__Selected passage__.
Earlier this week I picked up Thrice‘s new album Major/Minor off of iTunes. Over the last several years I’ve been able to listen to Thrice’s musical evolution from album to album (with the exception of Artist in the Ambulance…which I should remedy soon), and have enjoyed their course from high speed, metal infused punk rock into their current space on the forward edge of rock music.

I do readily admit that I haven’t followed Thrice as closely over the last year or so as I have in the past. When I was told that they had a new album out my reaction was a bit confused. Had it been that long since they had put out Beggars? Turns out the gap between the two albums is a little over 2 years. I have been out of the loop…

Anyway, more thoughts about Major/Minor. On the album’s wiki page it’s mentioned that this album was designed to be bigger than Beggars and it certainly achieved that goal. Musically I feel like it really follows the trend towards indie rock circa 2004. More than a couple of the tracks remind me of musical ideas that Denison Marrs used on their last two albums, released in 2002 and 2004. That being said, I don’t think that Thrice’s sound is so much a musical regression as it is reinvention. While the sound is familiar, these songs are certainly Thrice tracks.

Throughout the years, Thrice’s sound has always been set apart from the rest of whatever scene they were part of by Dustin Kensrue’s vocals and Teppei Teranishi’s guitar riffs. Back in 2007 I had the privilege of seeing Dustin’s live set at Uprising Fest in Irvine and was pleasantly surprised to find that what you got in the live show was exactly what you heard on album. Where a lot of rock acts fall flat vocally (literally), Kensrue maintains pitch and conveys a sincere range of emotions. With Thrice, the musical backing provided by Teranishi, and brothers Eddie and Riley Breckenridge only adds to the depth of the musical quality. This album isn’t any different in that regard. Here’s a live performance of the album’s opener, “Yellow Belly”.

I hate to make it sound like Major/Minor is more of the same, because it’s definitely an expansion on Thrice’s previous work. I think the biggest problem I run into with this album is trying to describe where it sits on the musical landscape. A friend of mine told me the album was Thrice’s take on early 90s grunge. Personally I feel like this album is too complex to fit into your typical alt-rock box, but accessible enough that it’s hard to put anywhere else. Still, it’s a very solid album that I’m sure will continue to grow on me in the coming weeks.

__Material shown__.
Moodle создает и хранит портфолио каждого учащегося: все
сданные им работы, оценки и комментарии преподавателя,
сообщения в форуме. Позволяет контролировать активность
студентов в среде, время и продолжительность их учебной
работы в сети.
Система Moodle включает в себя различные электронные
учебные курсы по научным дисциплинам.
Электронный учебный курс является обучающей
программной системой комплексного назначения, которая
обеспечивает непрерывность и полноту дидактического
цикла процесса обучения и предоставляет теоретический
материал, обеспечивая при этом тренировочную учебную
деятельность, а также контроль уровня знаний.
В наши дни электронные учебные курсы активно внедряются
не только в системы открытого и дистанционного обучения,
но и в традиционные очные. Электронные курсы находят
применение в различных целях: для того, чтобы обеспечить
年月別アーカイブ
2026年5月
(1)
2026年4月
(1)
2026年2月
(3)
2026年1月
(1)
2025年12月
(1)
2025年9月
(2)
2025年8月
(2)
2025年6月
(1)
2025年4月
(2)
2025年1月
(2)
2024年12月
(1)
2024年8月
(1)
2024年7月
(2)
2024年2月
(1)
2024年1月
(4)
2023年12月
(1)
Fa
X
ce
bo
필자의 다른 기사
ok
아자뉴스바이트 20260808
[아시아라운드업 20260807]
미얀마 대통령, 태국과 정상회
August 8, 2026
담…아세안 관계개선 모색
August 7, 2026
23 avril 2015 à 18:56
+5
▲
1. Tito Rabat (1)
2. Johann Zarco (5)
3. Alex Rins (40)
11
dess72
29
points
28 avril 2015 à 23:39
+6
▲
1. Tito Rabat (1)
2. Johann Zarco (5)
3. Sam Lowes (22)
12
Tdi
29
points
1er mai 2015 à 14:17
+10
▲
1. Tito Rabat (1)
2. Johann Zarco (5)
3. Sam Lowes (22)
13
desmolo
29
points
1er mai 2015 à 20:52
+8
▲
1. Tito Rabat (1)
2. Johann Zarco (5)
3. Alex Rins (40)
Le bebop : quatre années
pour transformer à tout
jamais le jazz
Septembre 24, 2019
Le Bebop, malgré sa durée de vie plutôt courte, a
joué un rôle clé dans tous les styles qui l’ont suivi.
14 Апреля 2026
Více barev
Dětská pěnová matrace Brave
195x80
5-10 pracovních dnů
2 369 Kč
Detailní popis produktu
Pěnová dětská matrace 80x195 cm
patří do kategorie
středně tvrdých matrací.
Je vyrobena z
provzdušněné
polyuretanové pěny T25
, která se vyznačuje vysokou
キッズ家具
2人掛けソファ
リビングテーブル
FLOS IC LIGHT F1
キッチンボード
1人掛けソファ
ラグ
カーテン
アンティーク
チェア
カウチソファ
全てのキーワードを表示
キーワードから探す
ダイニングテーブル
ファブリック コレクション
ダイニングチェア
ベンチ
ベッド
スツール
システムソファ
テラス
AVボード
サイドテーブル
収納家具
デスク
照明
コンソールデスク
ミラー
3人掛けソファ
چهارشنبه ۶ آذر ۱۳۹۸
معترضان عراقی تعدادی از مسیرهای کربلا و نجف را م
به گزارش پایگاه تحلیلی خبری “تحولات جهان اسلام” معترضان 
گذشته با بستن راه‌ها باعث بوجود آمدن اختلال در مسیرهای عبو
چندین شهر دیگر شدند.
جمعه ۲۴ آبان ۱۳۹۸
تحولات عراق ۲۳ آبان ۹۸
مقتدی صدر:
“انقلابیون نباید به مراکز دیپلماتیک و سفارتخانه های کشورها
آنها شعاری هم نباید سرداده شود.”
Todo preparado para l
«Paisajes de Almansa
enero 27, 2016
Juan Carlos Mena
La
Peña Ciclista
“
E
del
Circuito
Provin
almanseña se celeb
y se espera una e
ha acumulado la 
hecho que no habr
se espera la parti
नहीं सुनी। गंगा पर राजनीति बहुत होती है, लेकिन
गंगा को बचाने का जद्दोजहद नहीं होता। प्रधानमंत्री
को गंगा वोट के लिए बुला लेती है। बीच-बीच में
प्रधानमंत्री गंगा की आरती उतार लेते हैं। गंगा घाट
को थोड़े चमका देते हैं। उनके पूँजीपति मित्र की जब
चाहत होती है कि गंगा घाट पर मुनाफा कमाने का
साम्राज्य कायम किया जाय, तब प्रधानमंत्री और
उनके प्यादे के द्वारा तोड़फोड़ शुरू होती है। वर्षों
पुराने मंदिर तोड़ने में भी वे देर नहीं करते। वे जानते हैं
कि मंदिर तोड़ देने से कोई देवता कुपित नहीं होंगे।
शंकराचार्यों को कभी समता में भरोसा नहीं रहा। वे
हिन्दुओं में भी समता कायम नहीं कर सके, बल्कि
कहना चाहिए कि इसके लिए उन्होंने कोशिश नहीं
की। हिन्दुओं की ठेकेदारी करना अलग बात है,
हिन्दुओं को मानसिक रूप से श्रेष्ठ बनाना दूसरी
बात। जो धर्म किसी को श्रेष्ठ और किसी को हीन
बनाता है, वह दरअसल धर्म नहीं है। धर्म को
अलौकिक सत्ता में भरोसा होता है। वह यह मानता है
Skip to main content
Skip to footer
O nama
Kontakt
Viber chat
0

__Instructions for the task__.
Copy out the Major/Minor review word for word, from "Earlier this week" up to and including "of rock music.". Work only from the Major/Minor review, not from the lines.

__Task result__.
Earlier this week I picked up Thrice‘s new album Major/Minor off of iTunes. Over the last several years I’ve been able to listen to Thrice’s musical evolution from album to album (with the exception of Artist in the Ambulance…which I should remedy soon), and have enjoyed their course from high speed, metal infused punk rock into their current space on the forward edge of rock music.